From CityLab: 12 of America's Biggest Highway Boondoggles

When we look at budgeting in the state of Texas we'll note that spending on highways - which is listed under economic development - is the very large. We'll look at the numbers soon enough, but high levels of spending does not necessarily mean the money is spent well. Transportation in Texas continues to be primarily oriented around cars and the highways they drive on. When highways get crowded, the standard solution is to expand them, but sometimes that only provides a temporary solution. More cars are purchased, more people move in the affected area, and soon enough traffic is just as bad - or worse.

A recent report suggest that's exactly what happened with the recently completed expansion of I-10 heading west out of Houston. It's prominently featured in a list of ill thought out highway projects recently completed - or underway - in the US.

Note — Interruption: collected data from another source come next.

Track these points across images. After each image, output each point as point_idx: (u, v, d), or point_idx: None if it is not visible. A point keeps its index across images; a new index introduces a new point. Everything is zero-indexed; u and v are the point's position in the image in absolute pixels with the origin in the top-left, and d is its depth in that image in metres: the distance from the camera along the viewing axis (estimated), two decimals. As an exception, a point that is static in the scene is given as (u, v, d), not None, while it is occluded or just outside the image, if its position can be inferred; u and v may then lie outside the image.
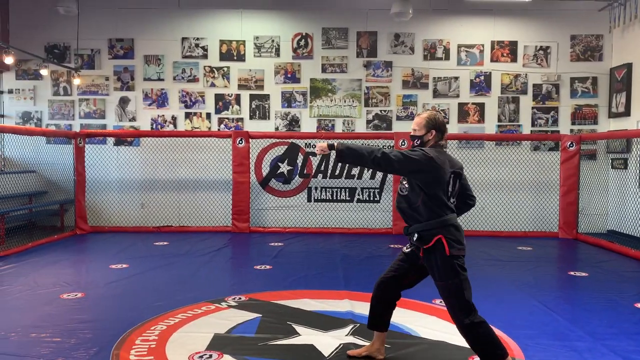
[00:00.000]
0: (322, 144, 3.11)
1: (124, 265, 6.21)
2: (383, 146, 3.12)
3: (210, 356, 3.46)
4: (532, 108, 9.28)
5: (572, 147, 8.52)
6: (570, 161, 8.54)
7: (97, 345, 3.64)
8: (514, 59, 9.29)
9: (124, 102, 9.41)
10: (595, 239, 8.00)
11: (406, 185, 3.22)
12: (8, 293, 5.00)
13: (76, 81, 8.98)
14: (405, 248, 3.39)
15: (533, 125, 9.28)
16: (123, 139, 9.31)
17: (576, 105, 9.24)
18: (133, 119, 9.40)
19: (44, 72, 8.71)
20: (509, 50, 9.28)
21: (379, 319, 3.43)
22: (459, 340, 3.76)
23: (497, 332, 3.92)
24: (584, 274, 6.02)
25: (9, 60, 7.66)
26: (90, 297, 4.91)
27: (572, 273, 6.12)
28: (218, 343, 3.69)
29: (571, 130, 9.18)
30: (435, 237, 3.09)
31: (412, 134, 3.32)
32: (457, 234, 3.15)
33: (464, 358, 3.47)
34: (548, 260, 7.04)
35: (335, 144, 3.07)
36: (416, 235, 3.17)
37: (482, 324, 3.06)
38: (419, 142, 3.26)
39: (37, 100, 9.44)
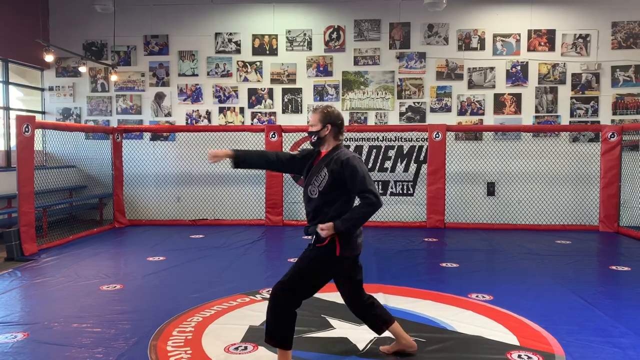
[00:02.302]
0: (326, 228, 2.99)
1: (161, 258, 6.33)
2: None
3: (246, 348, 3.50)
4: (571, 98, 9.02)
5: (613, 137, 8.25)
6: (611, 152, 8.28)
7: (136, 335, 3.72)
8: (551, 48, 9.03)
9: (159, 97, 9.57)
10: (638, 233, 7.74)
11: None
12: (51, 284, 5.16)
13: (113, 77, 9.18)
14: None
15: (572, 115, 9.02)
16: (159, 134, 9.48)
17: (617, 95, 8.94)
18: (168, 114, 9.55)
19: (82, 69, 8.93)
20: (547, 39, 9.03)
21: (383, 317, 3.39)
22: (496, 334, 3.71)
23: (536, 327, 3.85)
24: (626, 269, 5.83)
25: (49, 58, 7.88)
26: (129, 288, 5.02)
27: (613, 267, 5.93)
28: (253, 335, 3.72)
29: (612, 121, 8.89)
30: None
31: (309, 129, 3.28)
32: None
33: (502, 353, 3.40)
34: (588, 254, 6.85)
35: (336, 225, 3.00)
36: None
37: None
38: (315, 137, 3.24)
39: (76, 97, 9.68)
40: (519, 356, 3.35)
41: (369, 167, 9.14)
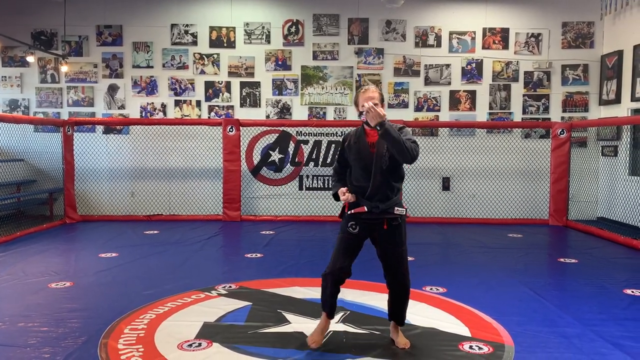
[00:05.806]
0: (380, 110, 3.08)
1: (114, 254, 6.17)
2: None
3: (200, 344, 3.45)
4: (523, 95, 9.27)
5: (562, 134, 8.54)
6: (560, 149, 8.56)
7: (86, 334, 3.62)
8: (505, 46, 9.25)
9: (112, 89, 9.30)
10: (585, 226, 8.04)
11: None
12: (-4, 282, 4.95)
13: (64, 68, 8.86)
14: (351, 229, 3.49)
15: (524, 112, 9.27)
16: (112, 127, 9.22)
17: (567, 93, 9.24)
18: (122, 107, 9.30)
19: (30, 59, 8.58)
20: (501, 37, 9.25)
21: (335, 305, 3.52)
22: (449, 326, 3.79)
23: (487, 318, 3.95)
24: (573, 261, 6.05)
25: (-6, 46, 7.54)
26: (79, 286, 4.87)
27: (562, 260, 6.15)
28: (207, 331, 3.67)
29: (562, 118, 9.19)
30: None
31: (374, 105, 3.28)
32: None
33: (454, 344, 3.47)
34: (538, 247, 7.07)
35: (386, 123, 3.09)
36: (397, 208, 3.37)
37: None
38: None
39: (24, 88, 9.31)
40: (471, 347, 3.42)
41: (327, 161, 9.17)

- Click here for the article.
- Click here for the report.

When Texas expanded the Katy Freeway in Houston a few years back, the expectation was that making the massive road even wider would relieve traffic. Some $2.8 billion later, the 26-lane interstate laid claim to being the “world's widest freeway”—but the drivers who commuted along it every day were no better off. More lanes simply invited more cars, and by 2014, morning and evening travel times had increased by 30 and 55 percent, respectively, over 2011.
The lesson of the Katy Freeway is precisely the one that U.S. PIRG hopes to convey in its new report, “Highway Boondoggles 2,” the sequel to a 2014 effort. Given that expanding highways at great public cost doesn’t improve rush-hour traffic, there are better ways to spend this money, argue report authors Jeff Inglis of Frontier Group and John C. Olivieri of U.S. PIRG. They identify a dozen road projects, costing $24 billion in all, that are “representative” of the problem.